» BRIEF
Reply with nothing but how many lines in the entries below include "Parliament".

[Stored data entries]
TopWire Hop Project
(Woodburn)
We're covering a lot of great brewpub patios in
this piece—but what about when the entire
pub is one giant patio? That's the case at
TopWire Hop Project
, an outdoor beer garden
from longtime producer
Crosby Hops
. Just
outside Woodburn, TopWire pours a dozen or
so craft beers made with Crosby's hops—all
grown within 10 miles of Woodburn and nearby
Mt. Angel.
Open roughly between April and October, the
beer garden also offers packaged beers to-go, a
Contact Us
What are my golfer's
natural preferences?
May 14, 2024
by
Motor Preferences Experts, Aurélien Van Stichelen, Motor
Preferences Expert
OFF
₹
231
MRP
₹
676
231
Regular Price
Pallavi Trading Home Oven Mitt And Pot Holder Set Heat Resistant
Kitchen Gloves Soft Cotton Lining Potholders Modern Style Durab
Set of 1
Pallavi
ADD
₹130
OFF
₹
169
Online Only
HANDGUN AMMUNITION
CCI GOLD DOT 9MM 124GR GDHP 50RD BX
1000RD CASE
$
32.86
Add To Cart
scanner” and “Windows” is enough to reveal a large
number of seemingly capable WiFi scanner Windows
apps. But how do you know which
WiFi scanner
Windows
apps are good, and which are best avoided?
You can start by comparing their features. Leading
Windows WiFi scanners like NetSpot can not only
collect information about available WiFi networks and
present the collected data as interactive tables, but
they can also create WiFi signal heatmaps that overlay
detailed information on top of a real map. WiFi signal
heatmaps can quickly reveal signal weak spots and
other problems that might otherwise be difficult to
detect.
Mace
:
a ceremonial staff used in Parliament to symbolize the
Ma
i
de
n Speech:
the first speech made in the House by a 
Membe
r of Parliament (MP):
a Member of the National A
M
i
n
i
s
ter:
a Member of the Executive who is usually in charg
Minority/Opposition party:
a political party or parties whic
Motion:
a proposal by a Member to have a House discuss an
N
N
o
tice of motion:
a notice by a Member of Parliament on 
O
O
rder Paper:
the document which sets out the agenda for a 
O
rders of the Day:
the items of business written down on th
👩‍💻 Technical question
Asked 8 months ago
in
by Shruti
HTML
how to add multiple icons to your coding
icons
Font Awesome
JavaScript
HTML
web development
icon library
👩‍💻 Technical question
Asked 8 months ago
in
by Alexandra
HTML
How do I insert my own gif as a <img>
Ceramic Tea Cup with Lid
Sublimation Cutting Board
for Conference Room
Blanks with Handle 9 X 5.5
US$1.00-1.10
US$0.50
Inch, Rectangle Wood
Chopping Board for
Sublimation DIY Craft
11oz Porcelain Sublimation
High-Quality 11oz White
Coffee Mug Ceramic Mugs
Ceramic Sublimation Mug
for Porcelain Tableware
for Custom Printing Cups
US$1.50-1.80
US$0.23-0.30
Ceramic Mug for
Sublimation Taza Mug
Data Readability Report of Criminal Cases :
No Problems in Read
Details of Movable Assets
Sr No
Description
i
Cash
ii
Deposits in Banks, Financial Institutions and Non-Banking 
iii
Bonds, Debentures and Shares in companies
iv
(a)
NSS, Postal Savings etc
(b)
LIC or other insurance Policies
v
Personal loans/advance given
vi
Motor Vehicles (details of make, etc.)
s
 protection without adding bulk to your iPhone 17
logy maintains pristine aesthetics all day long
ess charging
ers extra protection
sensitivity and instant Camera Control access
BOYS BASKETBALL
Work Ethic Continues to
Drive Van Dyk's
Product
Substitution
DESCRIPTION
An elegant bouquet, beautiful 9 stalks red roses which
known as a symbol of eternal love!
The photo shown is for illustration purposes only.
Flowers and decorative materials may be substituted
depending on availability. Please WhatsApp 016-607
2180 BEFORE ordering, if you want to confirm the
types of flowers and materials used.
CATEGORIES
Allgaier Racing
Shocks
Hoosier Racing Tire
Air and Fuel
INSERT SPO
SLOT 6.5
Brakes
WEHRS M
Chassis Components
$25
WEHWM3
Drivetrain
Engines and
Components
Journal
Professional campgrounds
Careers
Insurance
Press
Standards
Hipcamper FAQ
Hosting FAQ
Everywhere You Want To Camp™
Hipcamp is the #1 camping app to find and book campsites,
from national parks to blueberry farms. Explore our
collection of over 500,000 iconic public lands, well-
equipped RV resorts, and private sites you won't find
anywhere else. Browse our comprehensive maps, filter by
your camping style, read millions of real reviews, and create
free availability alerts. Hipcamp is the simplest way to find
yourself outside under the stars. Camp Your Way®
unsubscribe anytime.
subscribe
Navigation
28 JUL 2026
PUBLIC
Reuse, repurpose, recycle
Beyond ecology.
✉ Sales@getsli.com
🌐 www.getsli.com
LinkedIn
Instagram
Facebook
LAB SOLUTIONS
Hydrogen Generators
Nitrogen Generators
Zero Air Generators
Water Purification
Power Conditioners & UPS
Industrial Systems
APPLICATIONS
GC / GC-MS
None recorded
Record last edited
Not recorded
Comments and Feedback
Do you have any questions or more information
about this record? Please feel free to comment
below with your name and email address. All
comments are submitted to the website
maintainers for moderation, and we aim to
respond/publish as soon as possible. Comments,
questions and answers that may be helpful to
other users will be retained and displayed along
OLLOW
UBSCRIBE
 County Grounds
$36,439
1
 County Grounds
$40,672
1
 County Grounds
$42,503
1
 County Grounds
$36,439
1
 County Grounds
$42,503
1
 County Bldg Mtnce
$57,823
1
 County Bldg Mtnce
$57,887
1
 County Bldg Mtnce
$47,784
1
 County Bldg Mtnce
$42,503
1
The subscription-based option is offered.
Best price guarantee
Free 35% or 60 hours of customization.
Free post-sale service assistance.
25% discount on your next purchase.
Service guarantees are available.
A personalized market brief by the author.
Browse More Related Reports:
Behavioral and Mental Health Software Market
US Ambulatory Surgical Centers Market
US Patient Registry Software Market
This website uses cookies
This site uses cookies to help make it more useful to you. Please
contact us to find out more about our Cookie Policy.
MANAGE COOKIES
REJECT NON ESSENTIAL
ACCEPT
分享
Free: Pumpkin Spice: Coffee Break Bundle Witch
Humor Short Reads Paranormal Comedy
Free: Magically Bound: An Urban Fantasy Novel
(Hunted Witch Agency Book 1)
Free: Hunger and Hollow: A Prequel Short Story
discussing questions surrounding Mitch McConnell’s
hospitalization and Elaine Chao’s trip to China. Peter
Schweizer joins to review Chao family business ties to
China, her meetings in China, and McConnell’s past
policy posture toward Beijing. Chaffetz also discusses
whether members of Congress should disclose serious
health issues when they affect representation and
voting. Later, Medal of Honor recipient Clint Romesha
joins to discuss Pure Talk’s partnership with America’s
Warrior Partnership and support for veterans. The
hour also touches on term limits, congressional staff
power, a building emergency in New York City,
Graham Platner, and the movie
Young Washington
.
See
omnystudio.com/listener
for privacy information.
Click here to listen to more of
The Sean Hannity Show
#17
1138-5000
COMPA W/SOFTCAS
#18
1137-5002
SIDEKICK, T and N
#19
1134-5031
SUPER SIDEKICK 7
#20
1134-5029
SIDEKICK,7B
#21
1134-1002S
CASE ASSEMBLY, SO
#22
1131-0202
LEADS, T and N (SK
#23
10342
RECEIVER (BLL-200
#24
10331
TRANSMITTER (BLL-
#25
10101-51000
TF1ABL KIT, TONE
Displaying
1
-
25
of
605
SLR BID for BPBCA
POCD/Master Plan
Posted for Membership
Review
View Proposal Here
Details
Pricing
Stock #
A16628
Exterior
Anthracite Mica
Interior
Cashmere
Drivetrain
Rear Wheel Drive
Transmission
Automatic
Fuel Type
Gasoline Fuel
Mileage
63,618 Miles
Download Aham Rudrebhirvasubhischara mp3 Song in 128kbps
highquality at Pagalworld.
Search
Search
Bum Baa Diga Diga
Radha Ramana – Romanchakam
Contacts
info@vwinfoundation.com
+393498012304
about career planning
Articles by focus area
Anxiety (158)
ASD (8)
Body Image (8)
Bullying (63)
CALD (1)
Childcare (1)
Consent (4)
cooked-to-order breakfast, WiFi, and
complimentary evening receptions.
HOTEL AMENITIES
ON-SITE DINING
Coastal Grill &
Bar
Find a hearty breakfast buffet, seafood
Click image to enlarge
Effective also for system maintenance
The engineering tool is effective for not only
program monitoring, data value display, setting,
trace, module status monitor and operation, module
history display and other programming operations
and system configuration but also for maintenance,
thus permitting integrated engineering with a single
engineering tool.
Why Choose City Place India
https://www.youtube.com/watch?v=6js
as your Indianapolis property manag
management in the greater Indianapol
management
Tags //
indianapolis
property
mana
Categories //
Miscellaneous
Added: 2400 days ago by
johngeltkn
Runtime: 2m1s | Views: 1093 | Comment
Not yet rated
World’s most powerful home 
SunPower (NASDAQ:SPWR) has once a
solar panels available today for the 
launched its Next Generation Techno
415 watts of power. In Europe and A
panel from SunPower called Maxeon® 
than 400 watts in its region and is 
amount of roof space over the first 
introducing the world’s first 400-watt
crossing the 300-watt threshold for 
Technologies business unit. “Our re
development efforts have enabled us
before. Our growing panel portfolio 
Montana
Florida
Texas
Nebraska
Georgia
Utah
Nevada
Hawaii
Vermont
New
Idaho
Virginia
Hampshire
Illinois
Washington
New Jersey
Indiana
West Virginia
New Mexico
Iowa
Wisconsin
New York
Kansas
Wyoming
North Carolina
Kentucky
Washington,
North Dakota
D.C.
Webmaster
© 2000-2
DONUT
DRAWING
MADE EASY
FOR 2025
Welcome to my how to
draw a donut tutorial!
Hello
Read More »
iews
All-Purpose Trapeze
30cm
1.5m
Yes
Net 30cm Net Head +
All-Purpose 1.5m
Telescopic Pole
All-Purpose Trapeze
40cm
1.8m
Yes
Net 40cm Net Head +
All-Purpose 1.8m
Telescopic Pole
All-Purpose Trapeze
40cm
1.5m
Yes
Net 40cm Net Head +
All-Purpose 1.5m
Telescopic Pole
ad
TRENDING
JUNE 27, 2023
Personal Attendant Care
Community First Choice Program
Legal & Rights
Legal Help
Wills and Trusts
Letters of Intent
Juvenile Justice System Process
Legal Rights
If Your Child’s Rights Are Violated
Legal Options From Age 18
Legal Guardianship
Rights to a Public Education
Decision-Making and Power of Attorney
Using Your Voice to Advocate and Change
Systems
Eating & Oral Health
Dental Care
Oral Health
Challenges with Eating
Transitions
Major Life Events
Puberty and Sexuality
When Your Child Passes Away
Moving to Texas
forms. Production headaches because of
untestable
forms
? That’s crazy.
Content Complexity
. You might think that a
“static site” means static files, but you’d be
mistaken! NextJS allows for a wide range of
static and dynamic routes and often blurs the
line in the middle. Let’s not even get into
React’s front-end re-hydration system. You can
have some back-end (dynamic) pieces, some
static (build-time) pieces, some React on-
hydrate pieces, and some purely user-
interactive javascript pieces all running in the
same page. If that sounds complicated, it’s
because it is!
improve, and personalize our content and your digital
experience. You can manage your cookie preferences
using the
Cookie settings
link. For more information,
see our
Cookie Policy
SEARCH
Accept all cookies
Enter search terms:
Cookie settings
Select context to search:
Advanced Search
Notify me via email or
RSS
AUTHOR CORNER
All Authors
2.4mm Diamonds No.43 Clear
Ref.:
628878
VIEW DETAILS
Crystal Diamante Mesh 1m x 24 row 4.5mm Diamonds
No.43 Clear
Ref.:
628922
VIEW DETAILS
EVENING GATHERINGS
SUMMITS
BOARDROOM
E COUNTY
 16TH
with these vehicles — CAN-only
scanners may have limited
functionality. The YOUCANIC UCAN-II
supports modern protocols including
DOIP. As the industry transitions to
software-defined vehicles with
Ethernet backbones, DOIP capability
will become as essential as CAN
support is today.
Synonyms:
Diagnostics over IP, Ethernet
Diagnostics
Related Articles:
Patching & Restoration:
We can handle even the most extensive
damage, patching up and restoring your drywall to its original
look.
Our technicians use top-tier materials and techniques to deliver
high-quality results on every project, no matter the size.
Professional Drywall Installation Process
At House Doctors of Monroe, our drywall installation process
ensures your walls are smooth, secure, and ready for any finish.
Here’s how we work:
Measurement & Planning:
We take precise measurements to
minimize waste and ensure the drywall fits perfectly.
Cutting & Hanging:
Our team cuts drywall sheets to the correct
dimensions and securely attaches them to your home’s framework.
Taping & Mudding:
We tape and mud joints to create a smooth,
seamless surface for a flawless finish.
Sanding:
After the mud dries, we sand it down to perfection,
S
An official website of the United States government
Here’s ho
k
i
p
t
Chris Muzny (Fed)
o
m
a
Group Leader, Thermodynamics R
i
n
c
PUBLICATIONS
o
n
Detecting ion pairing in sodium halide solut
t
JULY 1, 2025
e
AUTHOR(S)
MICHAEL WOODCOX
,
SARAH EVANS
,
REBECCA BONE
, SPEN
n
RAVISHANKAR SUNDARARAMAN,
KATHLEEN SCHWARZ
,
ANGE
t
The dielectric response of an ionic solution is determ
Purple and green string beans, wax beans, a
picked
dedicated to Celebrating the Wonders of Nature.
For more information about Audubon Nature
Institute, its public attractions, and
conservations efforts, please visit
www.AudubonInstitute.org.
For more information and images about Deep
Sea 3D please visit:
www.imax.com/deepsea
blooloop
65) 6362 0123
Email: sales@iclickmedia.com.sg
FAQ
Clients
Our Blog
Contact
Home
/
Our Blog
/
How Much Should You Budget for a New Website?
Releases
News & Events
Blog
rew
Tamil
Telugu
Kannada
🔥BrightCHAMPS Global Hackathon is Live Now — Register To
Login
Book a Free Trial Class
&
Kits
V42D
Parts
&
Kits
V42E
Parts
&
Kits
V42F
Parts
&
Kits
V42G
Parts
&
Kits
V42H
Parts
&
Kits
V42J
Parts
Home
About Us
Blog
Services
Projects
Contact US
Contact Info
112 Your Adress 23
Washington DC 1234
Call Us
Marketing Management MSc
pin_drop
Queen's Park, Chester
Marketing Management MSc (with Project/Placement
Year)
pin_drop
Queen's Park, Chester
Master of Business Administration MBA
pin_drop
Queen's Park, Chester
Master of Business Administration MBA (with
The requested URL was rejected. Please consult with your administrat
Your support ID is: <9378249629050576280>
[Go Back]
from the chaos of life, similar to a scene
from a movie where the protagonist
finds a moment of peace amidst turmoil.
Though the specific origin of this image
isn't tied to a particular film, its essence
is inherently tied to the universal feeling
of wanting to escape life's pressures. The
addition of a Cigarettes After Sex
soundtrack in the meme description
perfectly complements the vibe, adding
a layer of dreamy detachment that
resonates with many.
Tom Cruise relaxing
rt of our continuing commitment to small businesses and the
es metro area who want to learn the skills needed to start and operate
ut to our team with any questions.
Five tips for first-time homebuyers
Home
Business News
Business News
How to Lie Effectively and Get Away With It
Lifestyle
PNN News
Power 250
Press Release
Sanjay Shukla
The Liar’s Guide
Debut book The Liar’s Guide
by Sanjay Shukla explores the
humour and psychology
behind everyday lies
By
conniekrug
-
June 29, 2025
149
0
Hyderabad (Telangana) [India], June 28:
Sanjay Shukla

» SOLUTION TO THE PROBLEM
3